Written task:
Quote all of the data below word for word, but leave out the pictures.

Material for this task:
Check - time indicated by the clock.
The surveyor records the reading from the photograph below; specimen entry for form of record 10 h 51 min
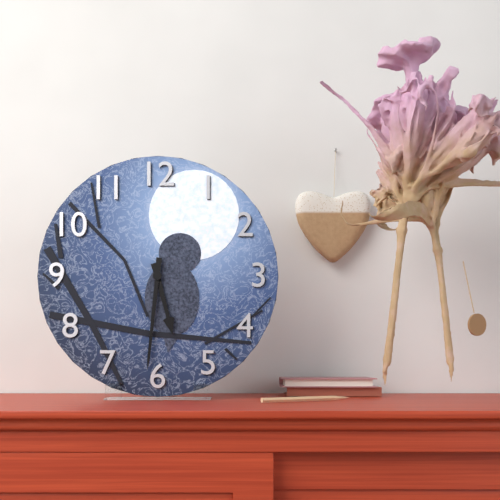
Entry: 5 h 31 min
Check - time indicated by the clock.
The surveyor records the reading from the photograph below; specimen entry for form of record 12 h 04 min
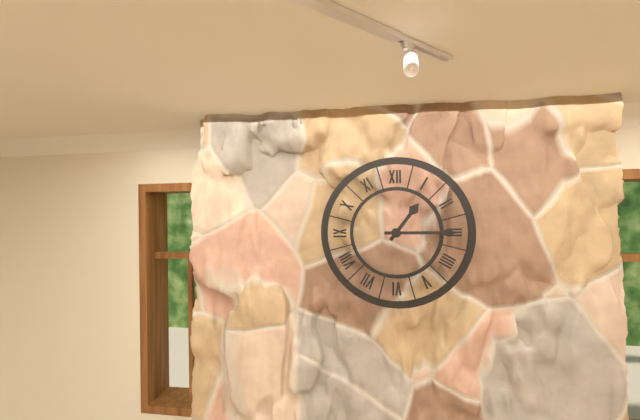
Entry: 1 h 15 min
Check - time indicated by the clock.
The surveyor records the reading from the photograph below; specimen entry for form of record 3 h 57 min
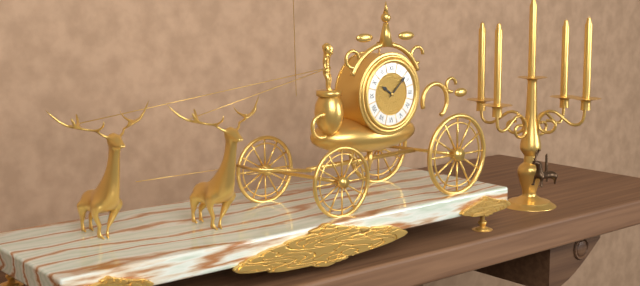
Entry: 10 h 08 min
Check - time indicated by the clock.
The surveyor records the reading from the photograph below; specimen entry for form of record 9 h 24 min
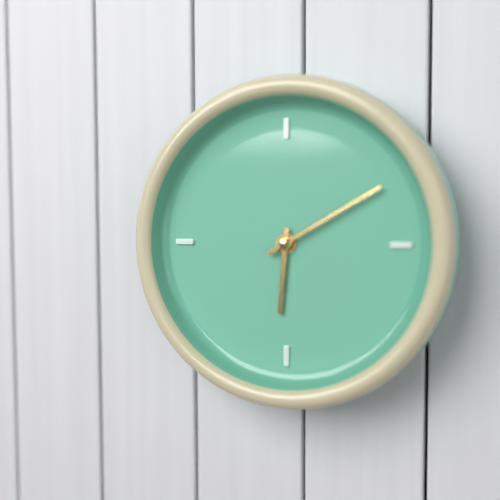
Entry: 6 h 10 min
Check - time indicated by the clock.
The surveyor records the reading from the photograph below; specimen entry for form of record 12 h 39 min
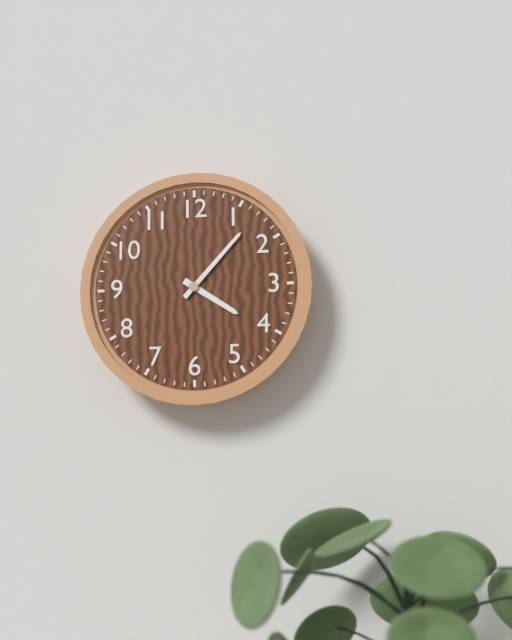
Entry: 4 h 07 min
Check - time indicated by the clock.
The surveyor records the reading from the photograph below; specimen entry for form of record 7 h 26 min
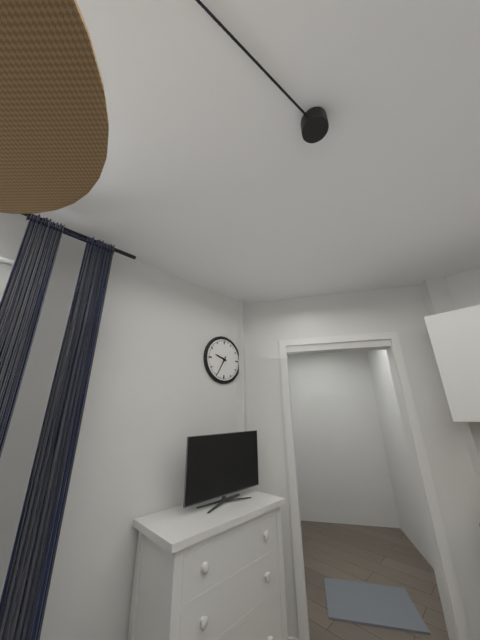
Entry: 9 h 35 min
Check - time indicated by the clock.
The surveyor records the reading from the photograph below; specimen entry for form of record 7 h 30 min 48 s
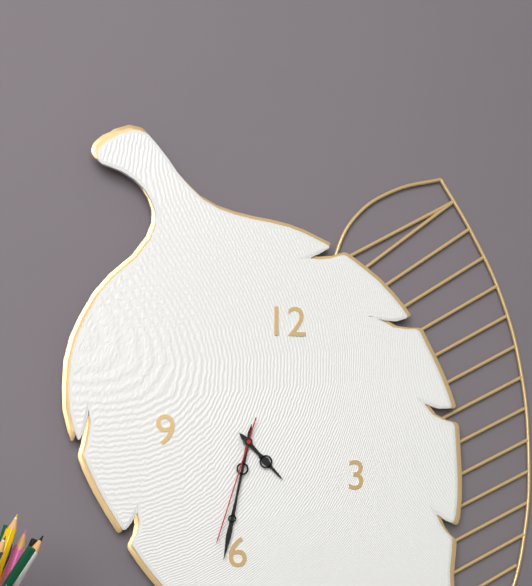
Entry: 4 h 32 min 33 s
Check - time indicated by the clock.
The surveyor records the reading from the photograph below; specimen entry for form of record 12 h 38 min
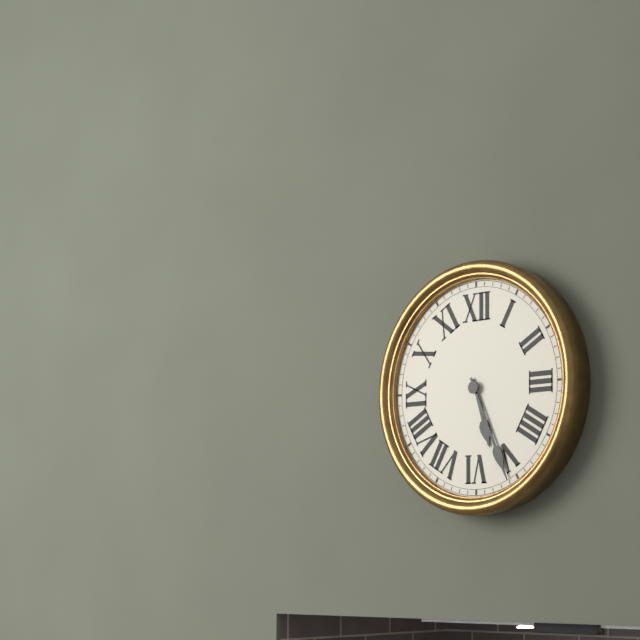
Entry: 5 h 26 min
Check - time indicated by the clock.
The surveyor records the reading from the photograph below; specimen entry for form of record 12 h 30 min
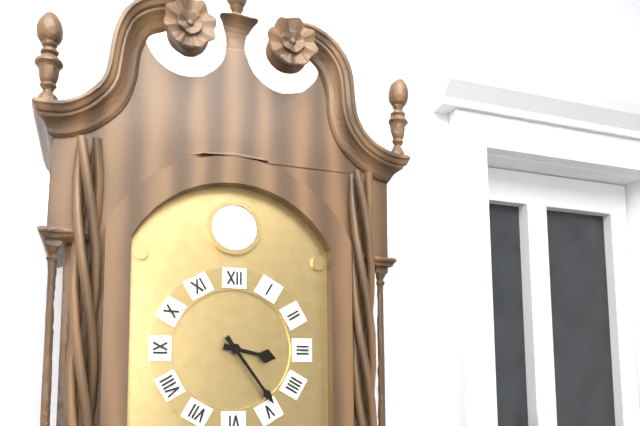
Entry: 3 h 24 min
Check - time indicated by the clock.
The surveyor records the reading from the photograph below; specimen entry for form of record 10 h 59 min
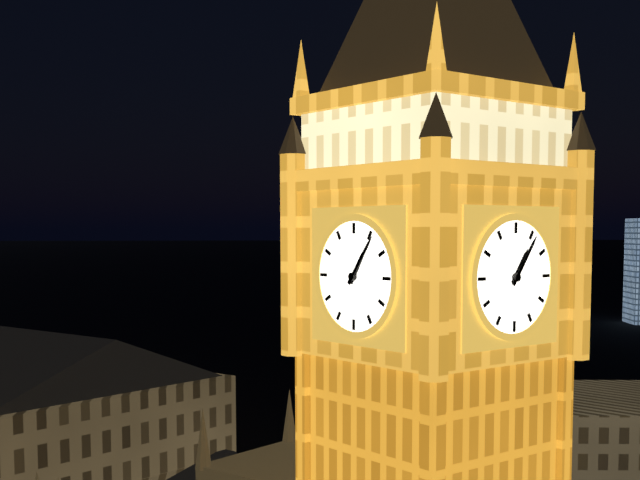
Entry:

Expected answer:
Check - time indicated by the clock.
The surveyor records the reading from the photograph below; specimen entry for form of record 10 h 51 min
Entry: 5 h 31 min
Check - time indicated by the clock.
The surveyor records the reading from the photograph below; specimen entry for form of record 12 h 04 min
Entry: 1 h 15 min
Check - time indicated by the clock.
The surveyor records the reading from the photograph below; specimen entry for form of record 3 h 57 min
Entry: 10 h 08 min
Check - time indicated by the clock.
The surveyor records the reading from the photograph below; specimen entry for form of record 9 h 24 min
Entry: 6 h 10 min
Check - time indicated by the clock.
The surveyor records the reading from the photograph below; specimen entry for form of record 12 h 39 min
Entry: 4 h 07 min
Check - time indicated by the clock.
The surveyor records the reading from the photograph below; specimen entry for form of record 7 h 26 min
Entry: 9 h 35 min
Check - time indicated by the clock.
The surveyor records the reading from the photograph below; specimen entry for form of record 7 h 30 min 48 s
Entry: 4 h 32 min 33 s
Check - time indicated by the clock.
The surveyor records the reading from the photograph below; specimen entry for form of record 12 h 38 min
Entry: 5 h 26 min
Check - time indicated by the clock.
The surveyor records the reading from the photograph below; specimen entry for form of record 12 h 30 min
Entry: 3 h 24 min
Check - time indicated by the clock.
The surveyor records the reading from the photograph below; specimen entry for form of record 10 h 59 min
Entry:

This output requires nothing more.